> [Task description]: Echo the data word for word, starting at the line containing "ingin membuat setiap" and ending at the line containing "Nỗ lực âm thầm của Trung Quốc nhằm", with both of those lines included. Leave the pictures out of your answer.

> [Records for the task]:
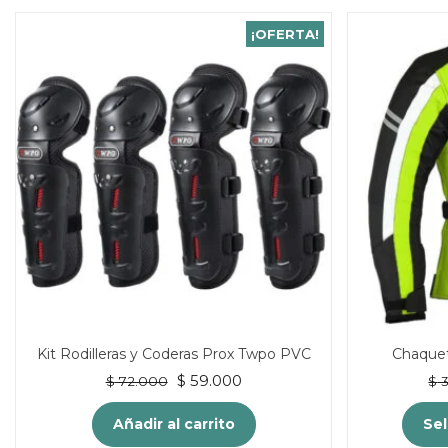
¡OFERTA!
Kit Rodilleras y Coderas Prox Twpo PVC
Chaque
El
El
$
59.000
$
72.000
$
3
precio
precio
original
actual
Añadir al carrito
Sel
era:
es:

--

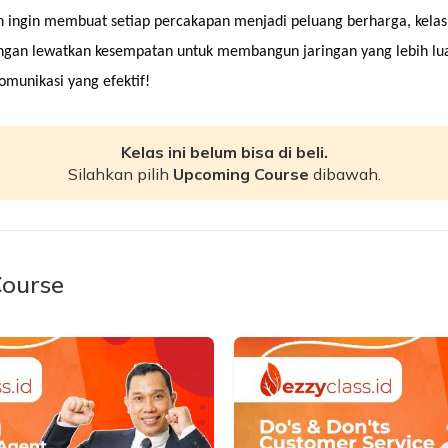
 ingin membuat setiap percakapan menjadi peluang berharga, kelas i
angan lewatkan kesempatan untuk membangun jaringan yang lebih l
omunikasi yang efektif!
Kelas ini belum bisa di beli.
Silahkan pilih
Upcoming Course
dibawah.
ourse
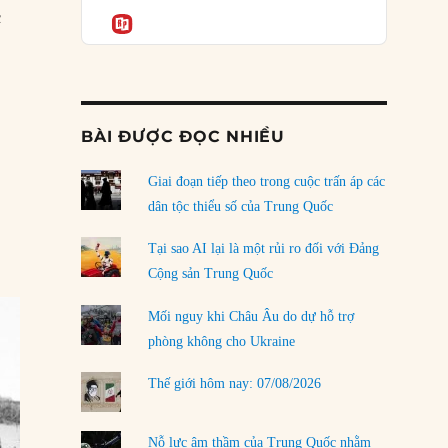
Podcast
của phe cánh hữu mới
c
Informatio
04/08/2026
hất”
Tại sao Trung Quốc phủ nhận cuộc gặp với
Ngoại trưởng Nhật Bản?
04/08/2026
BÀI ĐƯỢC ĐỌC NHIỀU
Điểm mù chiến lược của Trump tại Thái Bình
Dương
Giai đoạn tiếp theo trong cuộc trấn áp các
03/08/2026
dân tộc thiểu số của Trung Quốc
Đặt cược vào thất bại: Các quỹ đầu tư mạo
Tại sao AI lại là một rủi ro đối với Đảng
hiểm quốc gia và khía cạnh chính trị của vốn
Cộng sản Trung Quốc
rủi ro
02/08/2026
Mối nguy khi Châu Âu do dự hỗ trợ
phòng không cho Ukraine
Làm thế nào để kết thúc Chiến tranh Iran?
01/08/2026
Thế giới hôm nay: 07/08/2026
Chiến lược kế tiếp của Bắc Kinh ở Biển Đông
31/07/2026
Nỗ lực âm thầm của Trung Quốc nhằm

> [Your solution]:
 ingin membuat setiap percakapan menjadi peluang berharga, kelas i
angan lewatkan kesempatan untuk membangun jaringan yang lebih l
omunikasi yang efektif!
Kelas ini belum bisa di beli.
Silahkan pilih
Upcoming Course
dibawah.
ourse
Podcast
của phe cánh hữu mới
c
Informatio
04/08/2026
hất”
Tại sao Trung Quốc phủ nhận cuộc gặp với
Ngoại trưởng Nhật Bản?
04/08/2026
BÀI ĐƯỢC ĐỌC NHIỀU
Điểm mù chiến lược của Trump tại Thái Bình
Dương
Giai đoạn tiếp theo trong cuộc trấn áp các
03/08/2026
dân tộc thiểu số của Trung Quốc
Đặt cược vào thất bại: Các quỹ đầu tư mạo
Tại sao AI lại là một rủi ro đối với Đảng
hiểm quốc gia và khía cạnh chính trị của vốn
Cộng sản Trung Quốc
rủi ro
02/08/2026
Mối nguy khi Châu Âu do dự hỗ trợ
phòng không cho Ukraine
Làm thế nào để kết thúc Chiến tranh Iran?
01/08/2026
Thế giới hôm nay: 07/08/2026
Chiến lược kế tiếp của Bắc Kinh ở Biển Đông
31/07/2026
Nỗ lực âm thầm của Trung Quốc nhằm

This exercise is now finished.